> Available data
********************

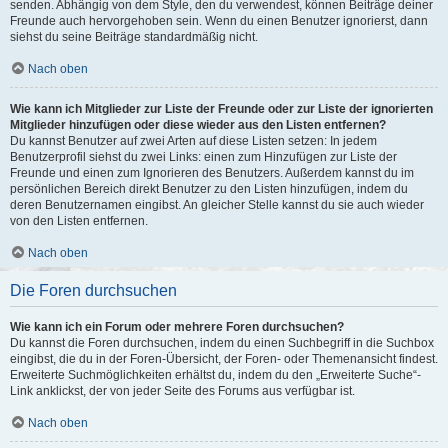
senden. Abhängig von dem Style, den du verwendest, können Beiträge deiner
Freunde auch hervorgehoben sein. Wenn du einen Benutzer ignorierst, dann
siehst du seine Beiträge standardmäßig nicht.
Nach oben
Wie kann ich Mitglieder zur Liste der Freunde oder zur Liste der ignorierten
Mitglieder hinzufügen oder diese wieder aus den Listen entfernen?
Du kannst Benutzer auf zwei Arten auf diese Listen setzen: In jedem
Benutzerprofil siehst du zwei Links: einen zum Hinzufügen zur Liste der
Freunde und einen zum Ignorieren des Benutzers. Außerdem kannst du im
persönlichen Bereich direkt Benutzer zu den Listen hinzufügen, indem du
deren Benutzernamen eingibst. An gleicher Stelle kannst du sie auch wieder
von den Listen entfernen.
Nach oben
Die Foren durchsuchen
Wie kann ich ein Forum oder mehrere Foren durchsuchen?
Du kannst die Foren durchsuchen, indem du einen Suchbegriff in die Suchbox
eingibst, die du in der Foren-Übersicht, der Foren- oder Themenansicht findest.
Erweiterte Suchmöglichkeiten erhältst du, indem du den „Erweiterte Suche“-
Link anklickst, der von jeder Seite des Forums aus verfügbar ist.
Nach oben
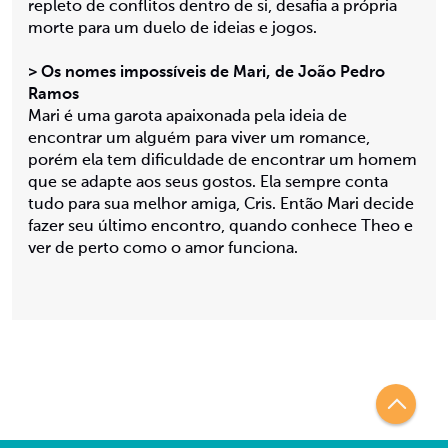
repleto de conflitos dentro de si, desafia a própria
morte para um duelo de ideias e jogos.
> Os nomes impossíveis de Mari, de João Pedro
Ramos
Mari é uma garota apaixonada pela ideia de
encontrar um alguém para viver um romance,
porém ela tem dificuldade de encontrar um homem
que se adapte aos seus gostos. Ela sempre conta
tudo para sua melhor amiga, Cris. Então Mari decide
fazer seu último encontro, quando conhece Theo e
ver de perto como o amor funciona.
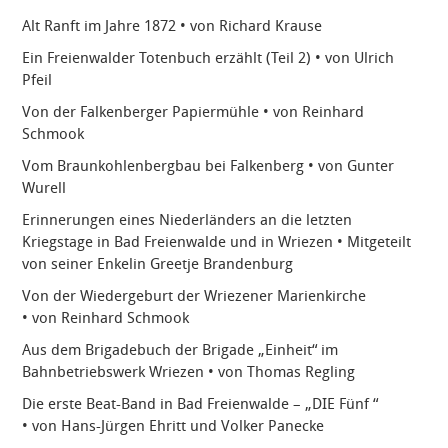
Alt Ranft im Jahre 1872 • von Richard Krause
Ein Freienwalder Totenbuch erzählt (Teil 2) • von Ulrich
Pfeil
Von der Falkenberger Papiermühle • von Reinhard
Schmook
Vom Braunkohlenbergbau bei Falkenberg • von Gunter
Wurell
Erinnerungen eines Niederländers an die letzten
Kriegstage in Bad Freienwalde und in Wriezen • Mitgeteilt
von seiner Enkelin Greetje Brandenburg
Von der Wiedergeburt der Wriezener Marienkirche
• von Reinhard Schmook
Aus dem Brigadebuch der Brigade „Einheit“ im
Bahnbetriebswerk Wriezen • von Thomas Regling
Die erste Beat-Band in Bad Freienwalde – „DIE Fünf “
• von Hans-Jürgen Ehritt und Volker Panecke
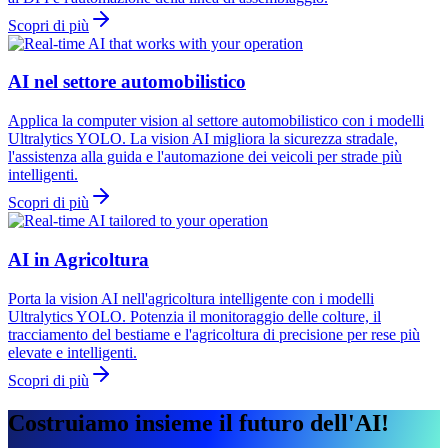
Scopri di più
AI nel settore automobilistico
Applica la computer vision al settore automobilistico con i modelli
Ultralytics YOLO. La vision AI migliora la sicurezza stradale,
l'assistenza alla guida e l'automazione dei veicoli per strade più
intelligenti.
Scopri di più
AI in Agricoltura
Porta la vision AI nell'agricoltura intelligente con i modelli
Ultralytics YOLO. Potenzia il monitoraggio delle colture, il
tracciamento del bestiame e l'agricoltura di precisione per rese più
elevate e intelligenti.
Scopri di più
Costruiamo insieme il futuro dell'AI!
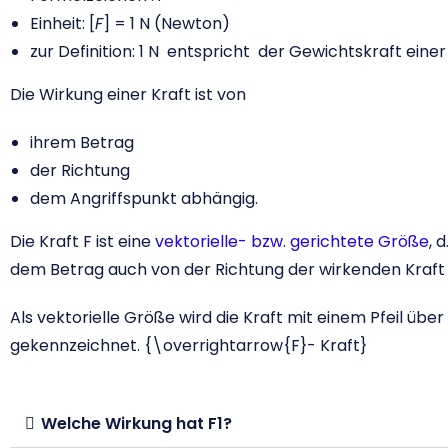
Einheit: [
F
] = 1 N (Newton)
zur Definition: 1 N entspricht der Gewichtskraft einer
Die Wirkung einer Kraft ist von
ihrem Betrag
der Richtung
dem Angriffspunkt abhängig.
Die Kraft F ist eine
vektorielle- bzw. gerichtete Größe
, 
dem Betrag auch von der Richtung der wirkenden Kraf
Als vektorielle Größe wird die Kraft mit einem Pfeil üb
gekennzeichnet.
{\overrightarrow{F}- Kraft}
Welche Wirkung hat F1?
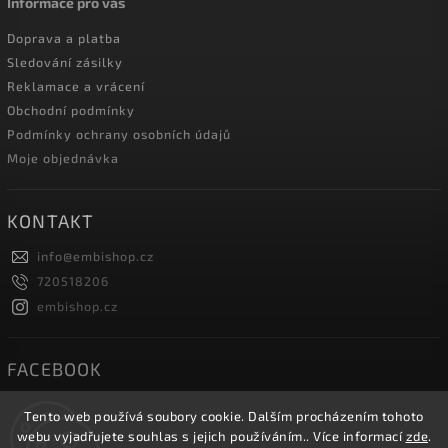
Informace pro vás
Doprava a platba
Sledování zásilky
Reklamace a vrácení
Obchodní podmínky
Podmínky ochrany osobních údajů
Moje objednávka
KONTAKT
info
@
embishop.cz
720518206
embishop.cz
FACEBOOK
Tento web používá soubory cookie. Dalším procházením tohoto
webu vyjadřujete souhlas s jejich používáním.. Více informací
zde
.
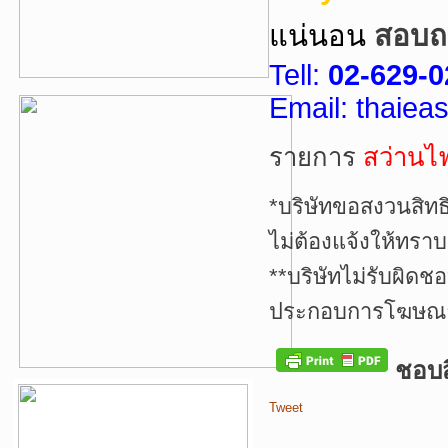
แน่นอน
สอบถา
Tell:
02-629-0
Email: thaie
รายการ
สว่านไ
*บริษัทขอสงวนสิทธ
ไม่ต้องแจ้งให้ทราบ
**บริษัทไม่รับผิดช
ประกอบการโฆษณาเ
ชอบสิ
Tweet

********************

> Your task
From the data above, list each line that contains the string "Größe".

> Completed task
vektorielle- bzw. gerichtete Größe
Als vektorielle Größe wird die Kraft mit einem Pfeil üb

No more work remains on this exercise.